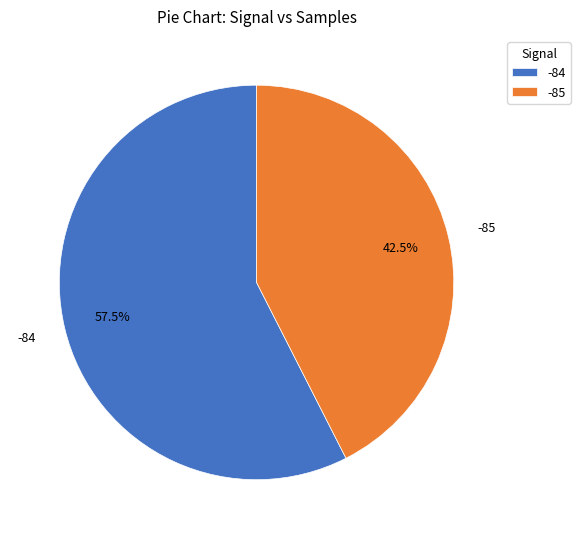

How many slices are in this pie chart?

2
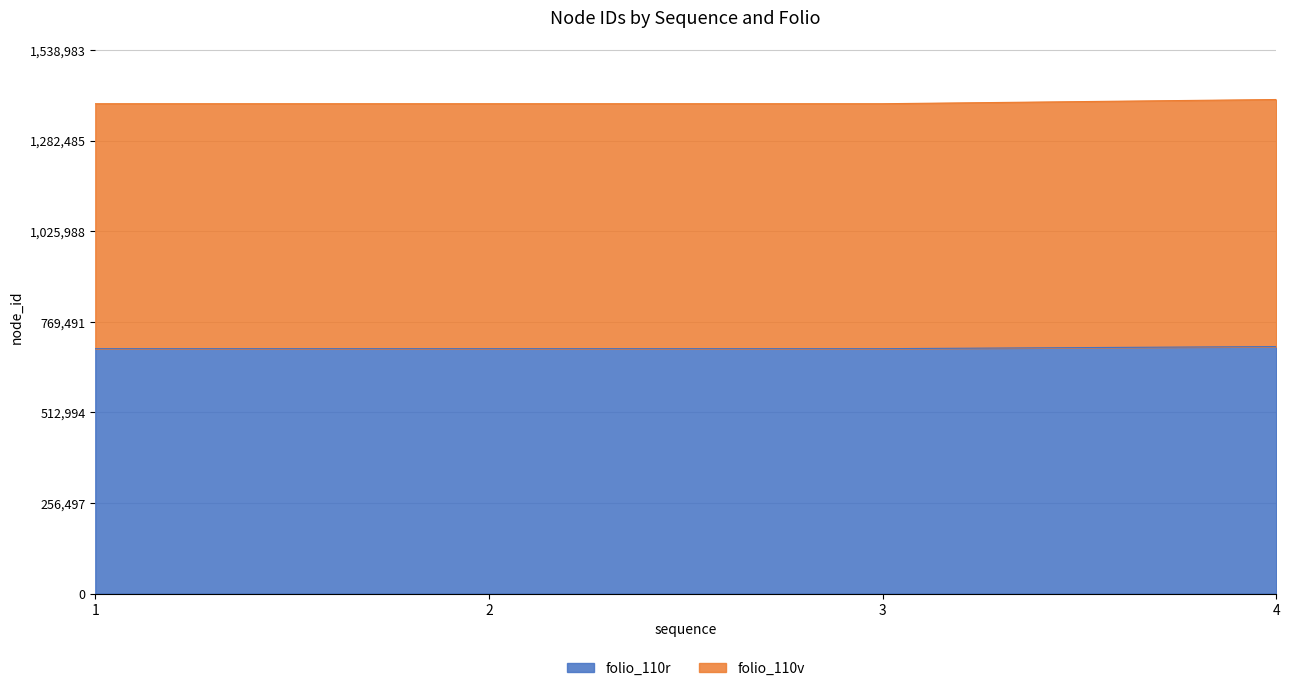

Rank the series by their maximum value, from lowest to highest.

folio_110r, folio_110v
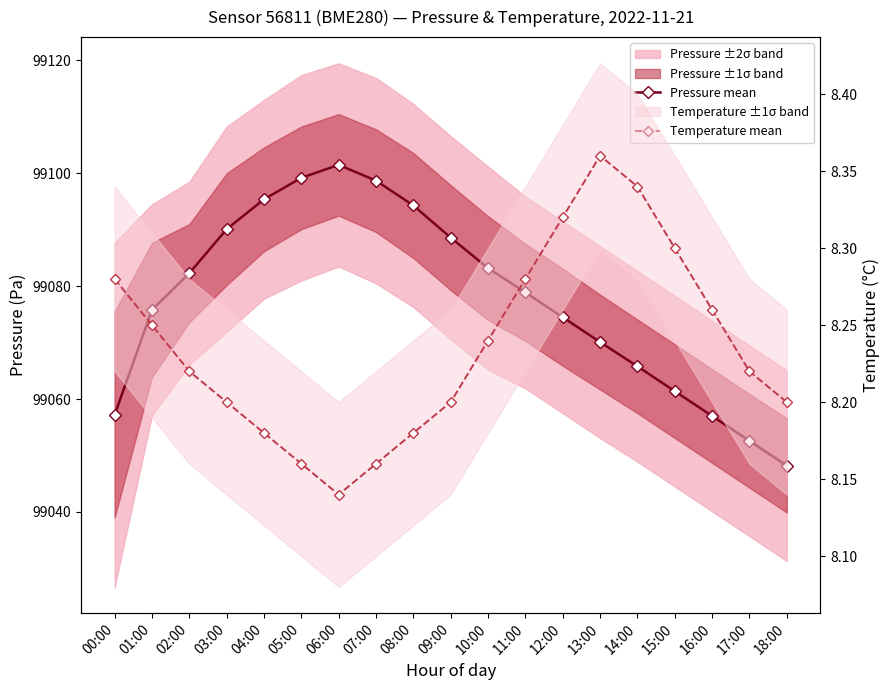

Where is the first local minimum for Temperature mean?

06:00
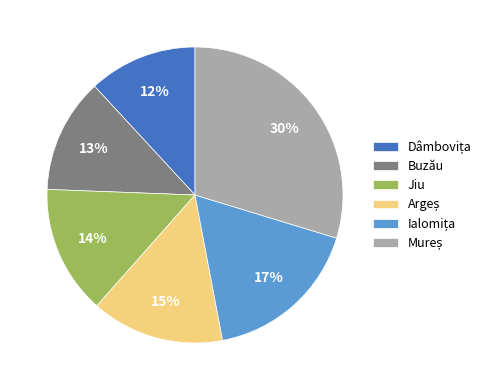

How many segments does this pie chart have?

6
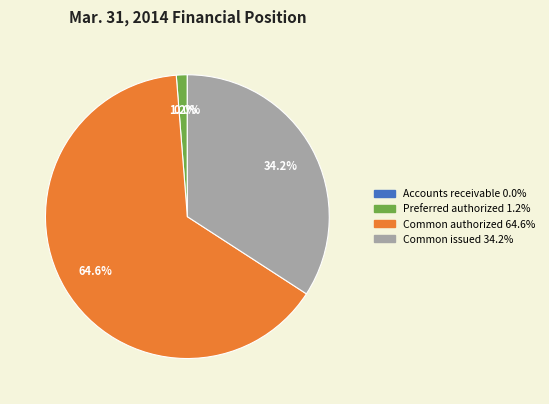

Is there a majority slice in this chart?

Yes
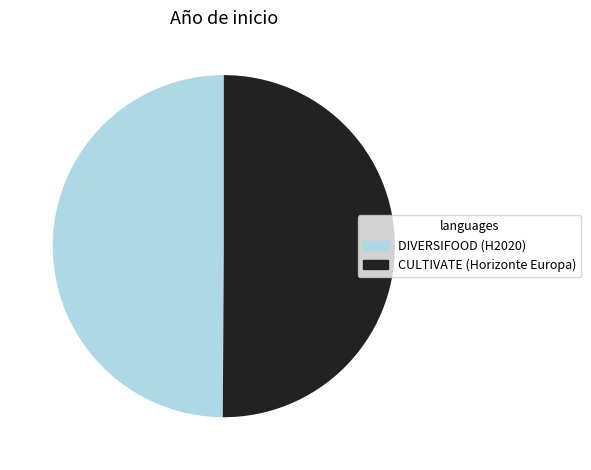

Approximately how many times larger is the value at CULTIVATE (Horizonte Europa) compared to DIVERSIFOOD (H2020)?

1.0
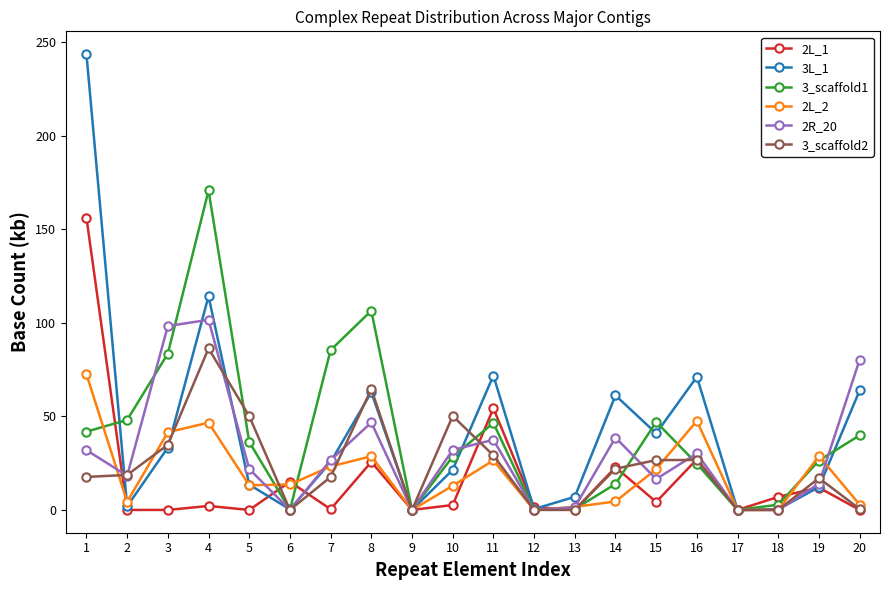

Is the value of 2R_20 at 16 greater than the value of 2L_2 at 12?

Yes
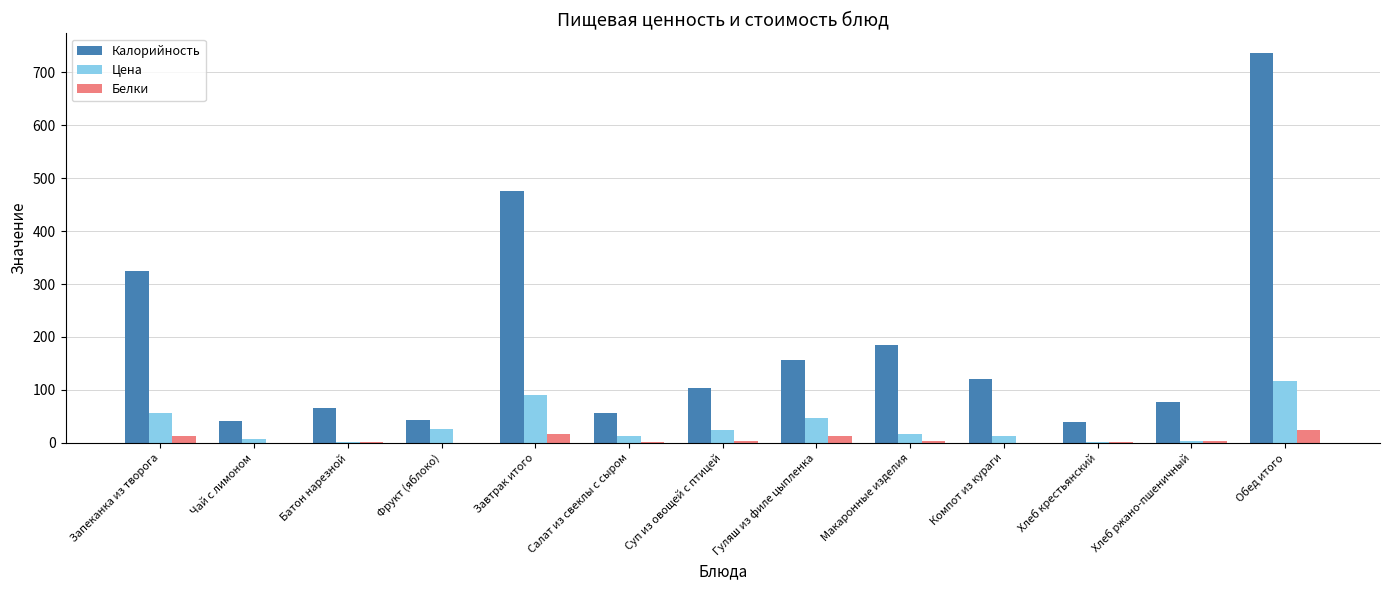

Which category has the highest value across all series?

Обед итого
══════════
Directions for this task ▸
Render every line of the listing above as a numbered list, skipping the blank lines and leaving out the pictures.

Response ▸
1. How many slices are in this pie chart?
2. 2
3. Rank the series by their maximum value, from lowest to highest.
4. folio_110r, folio_110v
5. Where is the first local minimum for Temperature mean?
6. 06:00
7. How many segments does this pie chart have?
8. 6
9. Is there a majority slice in this chart?
10. Yes
11. Approximately how many times larger is the value at CULTIVATE (Horizonte Europa) compared to DIVERSIFOOD (H2020)?
12. 1.0
13. Is the value of 2R_20 at 16 greater than the value of 2L_2 at 12?
14. Yes
15. Which category has the highest value across all series?
16. Обед итого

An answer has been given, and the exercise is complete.